Çiftlerin ortak bir geleceğe kök salma hayalleri hayat pahalılığı nedeniyle sekteye uğruyor. Devlet yardımları çiftleri desteklemede yetersiz kalırken, Cumhurbaşkanı Erdoğan en az 3 çocuk tavsiyesini her fırsatta yineliyor. Oysa bir bebeğin sadece mama ve bez masrafı ayda 6 bin 500 TL’yi, yılda masrafı ise 77 bin lirayı aşıyor. Üstelik masraflar sadece bu harcamalarla sınırlı değil. Anneye yüklenen sorumlulukla çocuk bakımıyla ilgilenen kadın iş hayatından çekiliyor. Dolayısıyla hem istihdamın her alanında cinsiyet ayrımcılığı artıyor hem de hane geliri azalıyor. Anne çalışma hayatına devam etse bu kez de bakıcı masraflarını karşılayamıyor.
YARDIM YETERSİZ
Büyükşehirlerde bakıcı ücretleri sigorta prim ödemesi haricinde bile asgari ücretin en az 2 katına çıktı. Doğum yardımı ise birinci çocuk için bir defa ödenmek üzere 5.000 TL, aylık yardım olarak da ikinci çocuk için 1.500 TL, üçüncü ve sonraki çocukları içinse 5.000 TL oldu. Destek miktarları yükseltilse de bu hayat pahalılığında 3 çocuk değil tek çocuk dünyaya getirmek ve en temel ihtiyaçlarını karşılamak bile oldukça zor.

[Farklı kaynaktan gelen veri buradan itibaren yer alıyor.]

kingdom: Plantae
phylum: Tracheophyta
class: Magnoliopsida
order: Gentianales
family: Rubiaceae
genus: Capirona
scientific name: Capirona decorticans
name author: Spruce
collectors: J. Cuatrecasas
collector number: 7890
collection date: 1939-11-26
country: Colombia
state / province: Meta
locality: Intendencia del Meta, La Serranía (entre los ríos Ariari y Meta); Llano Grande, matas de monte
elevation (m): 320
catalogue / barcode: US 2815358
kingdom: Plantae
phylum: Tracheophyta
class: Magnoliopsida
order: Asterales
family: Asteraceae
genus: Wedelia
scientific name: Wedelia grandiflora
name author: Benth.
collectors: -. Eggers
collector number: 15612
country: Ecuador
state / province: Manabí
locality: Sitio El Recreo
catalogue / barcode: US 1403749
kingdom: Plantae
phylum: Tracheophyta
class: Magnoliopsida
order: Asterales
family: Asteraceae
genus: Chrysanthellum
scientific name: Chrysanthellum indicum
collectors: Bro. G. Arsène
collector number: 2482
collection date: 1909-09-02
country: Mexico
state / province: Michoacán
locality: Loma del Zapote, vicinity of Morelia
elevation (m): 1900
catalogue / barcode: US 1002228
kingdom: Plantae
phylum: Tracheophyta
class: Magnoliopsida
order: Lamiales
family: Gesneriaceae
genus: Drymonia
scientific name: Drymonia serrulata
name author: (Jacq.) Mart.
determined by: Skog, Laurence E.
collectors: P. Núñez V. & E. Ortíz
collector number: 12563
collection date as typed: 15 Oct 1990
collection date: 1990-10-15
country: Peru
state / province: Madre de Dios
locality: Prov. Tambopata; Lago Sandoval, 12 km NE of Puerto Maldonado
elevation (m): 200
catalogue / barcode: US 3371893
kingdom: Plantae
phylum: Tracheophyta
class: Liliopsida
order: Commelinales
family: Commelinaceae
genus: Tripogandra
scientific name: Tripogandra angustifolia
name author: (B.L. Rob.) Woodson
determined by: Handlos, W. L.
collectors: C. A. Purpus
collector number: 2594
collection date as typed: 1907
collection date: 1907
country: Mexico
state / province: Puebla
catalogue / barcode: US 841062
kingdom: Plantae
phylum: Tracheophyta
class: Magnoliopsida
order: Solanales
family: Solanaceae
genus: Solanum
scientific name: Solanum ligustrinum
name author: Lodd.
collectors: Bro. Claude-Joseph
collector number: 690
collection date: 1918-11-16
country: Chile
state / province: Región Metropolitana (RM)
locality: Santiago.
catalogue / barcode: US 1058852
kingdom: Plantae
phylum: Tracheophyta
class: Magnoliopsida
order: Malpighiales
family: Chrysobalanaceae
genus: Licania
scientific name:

‘Kadın eş pozisyona dönmeli’
Sektörel Dernekler Federasyonu Yönetim Kurulu Başkanı Emine Erdem, kadın istihdamının korunması ve annelerin iş hayatında ayrımcılığa uğramaması için şu tavsiyede bulunuyor: “Kadının doğum izninden sonra aynı veya eşdeğer pozisyona dönme hakkı yasalarla güvence altına alınmalı.”